Among the several methods currently adopted for the evaluation of environmental electromagnetic (EM) field strength the Ray-Tracing technique is popular for accurate predictions in urban scenarios or indoor environment, in presence of obstacles, such as buildings, for which it is not possible to use simplified EM field propagation models.
Unluckily Ray-tracing propagation models suffer from long computation times. For large areas in urban or indoor complex scenarios, the computation times can be in the range of days. Only the possibility to adopt distributed computing can lead to realistic simulations of real urban environment within a reasonable computing time.
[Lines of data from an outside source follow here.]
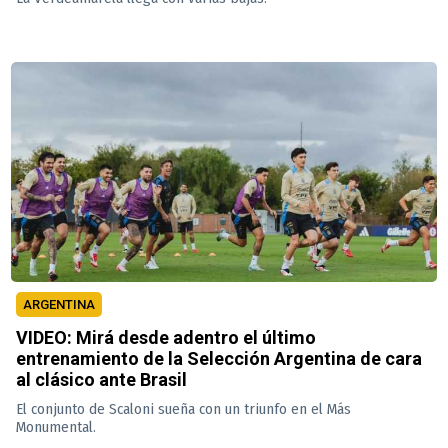
ARGENTINA
VIDEO: Mirá desde adentro el último
entrenamiento de la Selección Argentina de cara
al clásico ante Brasil
El conjunto de Scaloni sueña con un triunfo en el Más
Monumental.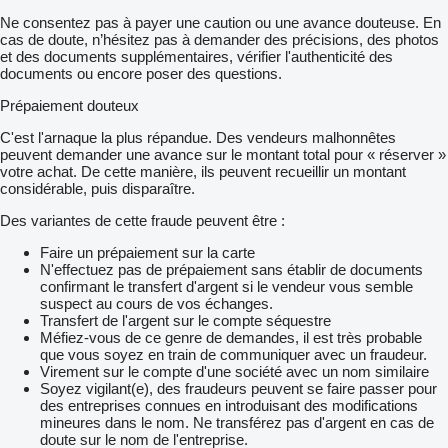
Ne consentez pas à payer une caution ou une avance douteuse. En
cas de doute, n’hésitez pas à demander des précisions, des photos
et des documents supplémentaires, vérifier l'authenticité des
documents ou encore poser des questions.
Prépaiement douteux
C'est l'arnaque la plus répandue. Des vendeurs malhonnêtes
peuvent demander une avance sur le montant total pour « réserver »
votre achat. De cette manière, ils peuvent recueillir un montant
considérable, puis disparaître.
Des variantes de cette fraude peuvent être :
Faire un prépaiement sur la carte
N'effectuez pas de prépaiement sans établir de documents
confirmant le transfert d'argent si le vendeur vous semble
suspect au cours de vos échanges.
Transfert de l'argent sur le compte séquestre
Méfiez-vous de ce genre de demandes, il est très probable
que vous soyez en train de communiquer avec un fraudeur.
Virement sur le compte d'une société avec un nom similaire
Soyez vigilant(e), des fraudeurs peuvent se faire passer pour
des entreprises connues en introduisant des modifications
mineures dans le nom. Ne transférez pas d'argent en cas de
doute sur le nom de l'entreprise.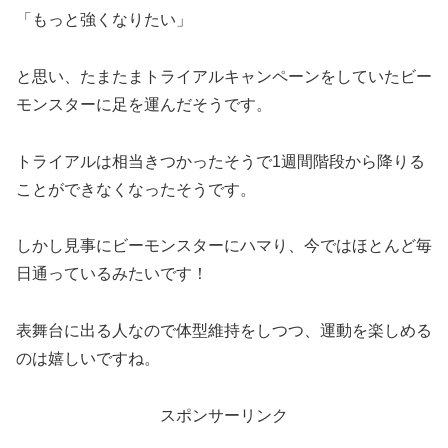
「もっと強くなりたい」
と思い、たまたまトライアルキャンペーンをしていたビー
モンスターに足を運んだそうです。
トライアルは相当きつかったそうで1週間階段から降りる
ことができなくなったそうです。
しかし見事にビーモンスターにハマり、今ではほとんど毎
日通っているみたいです！
表舞台に出る人なので体型維持をしつつ、運動を楽しめる
のは嬉しいですね。
スポンサーリンク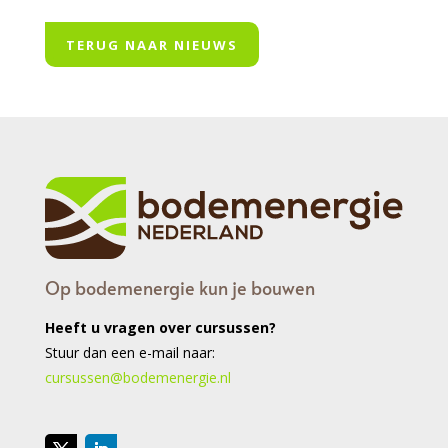
TERUG NAAR NIEUWS
Op bodemenergie kun je bouwen
Heeft u vragen over cursussen?
Stuur dan een e-mail naar:
cursussen@bodemenergie.nl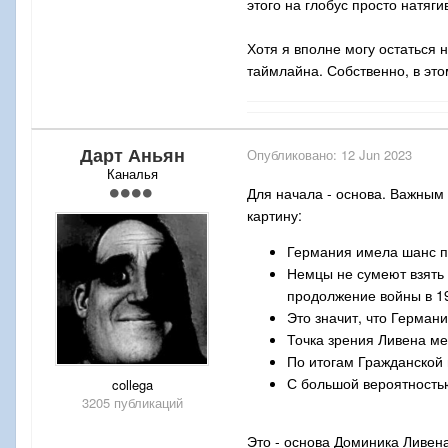
этого на глобус просто натягив
Хотя я вполне могу остаться 
таймлайна. Собственно, в это
Дарт Аньян
Опубликовано:
12 Jun 2023
Каналья
Для начала - основа. Важным
картину:
Германия имела шанс по
Немцы не сумеют взять 
продолжение войны в 19
Это значит, что Герман
Точка зрения Ливена ме
По итогам Гражданской 
С большой вероятность
collega
3205 публикаций
Это - основа Доминика Ливена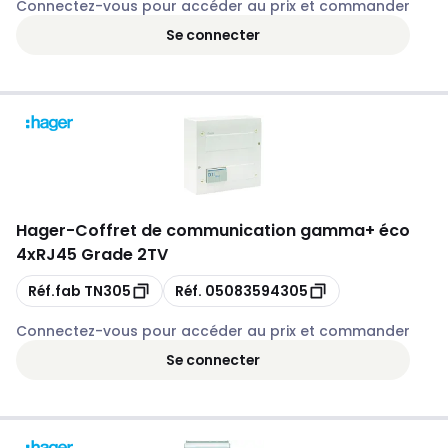
Connectez-vous pour accéder au prix et commander
Se connecter
Hager
-
Coffret de communication gamma+ éco
4xRJ45 Grade 2TV
Copie
Copie
Réf.fab
TN305
Réf.
05083594305
Connectez-vous pour accéder au prix et commander
Se connecter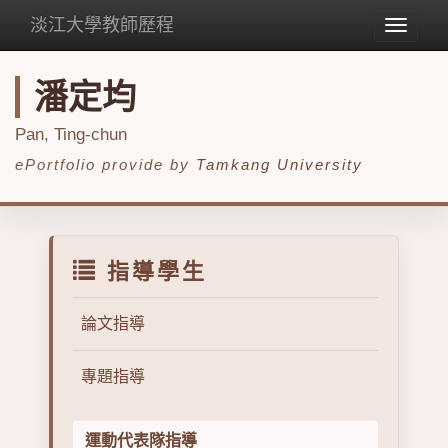
淡江大學教師歷程
Toggle
navigat
潘定均
Pan, Ting-chun
ePortfolio provide by
Tamkang University
指導學生
論文指導
專題指導
運動代表隊指導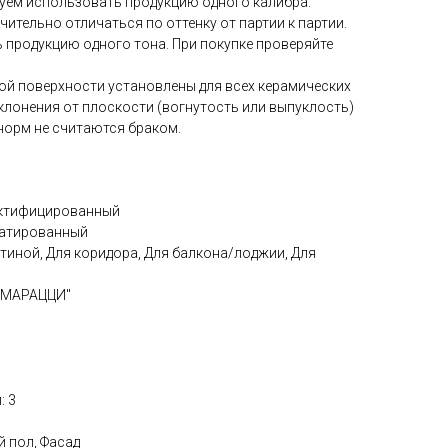
дуем использовать продукцию одного калибра.
ительно отличаться по оттенку от партии к партии.
 продукцию одного тона. При покупке проверяйте
ой поверхности установлены для всех керамических
клонения от плоскости (вогнутость или выпуклость)
норм не считаются браком.
ектифицированный
патированный
стиной, Для коридора, Для балкона/лоджии, Для
А МАРАЦЦИ"
: 3
й пол, Фасад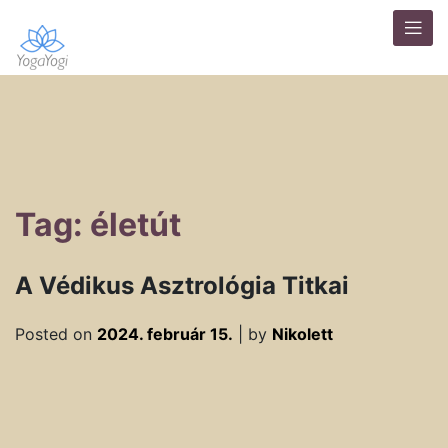
Tag: életút
A Védikus Asztrológia Titkai
Posted on
2024. február 15.
|
by
Nikolett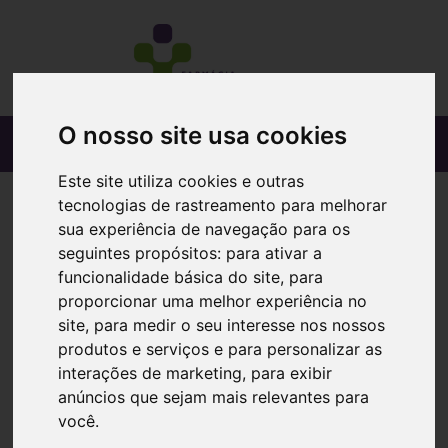
O nosso site usa cookies
Este site utiliza cookies e outras
tecnologias de rastreamento para melhorar
sua experiência de navegação para os
seguintes propósitos:
para ativar a
funcionalidade básica do site
,
para
proporcionar uma melhor experiência no
site
,
para medir o seu interesse nos nossos
produtos e serviços e para personalizar as
interações de marketing
,
para exibir
anúncios que sejam mais relevantes para
você
.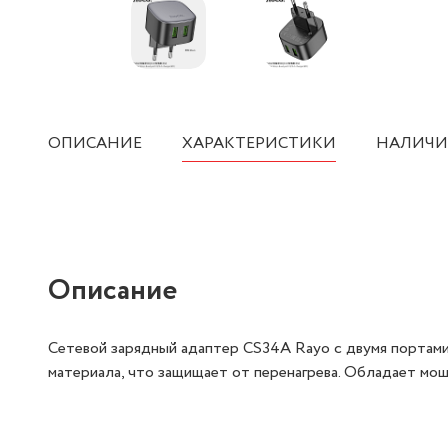
ОПИСАНИЕ
ХАРАКТЕРИСТИКИ
НАЛИЧИ
Описание
Сетевой зарядный адаптер CS34A Rayo с двумя портами 
материала, что защищает от перенагрева. Обладает мощ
According to a traditional Ray Tracing approach is possible to individuate various methodologies of segmentation of the computation.
First it is possible, when there is more than a source, to split the analysis considering a visibility tree for each source.
In addition, the domain under analysis can be subdivided in sub-regions, for example according to the height from the ground, or to any other suitable discretization.
In our case we adopted an aggregate of jobs called DAG, which represents a set of jobs having a sort of dependence among themselves.
In particular a first job (from which all the others depend) reads all the necessary data and subdivides the problem into sub-jobs according to the specific analysis. If only a source is present the subdivision is in terms of domain, while if more than a source is considered in the analysis a first subdivision regards the sources and each jobs perform a further subdivision in terms of domain.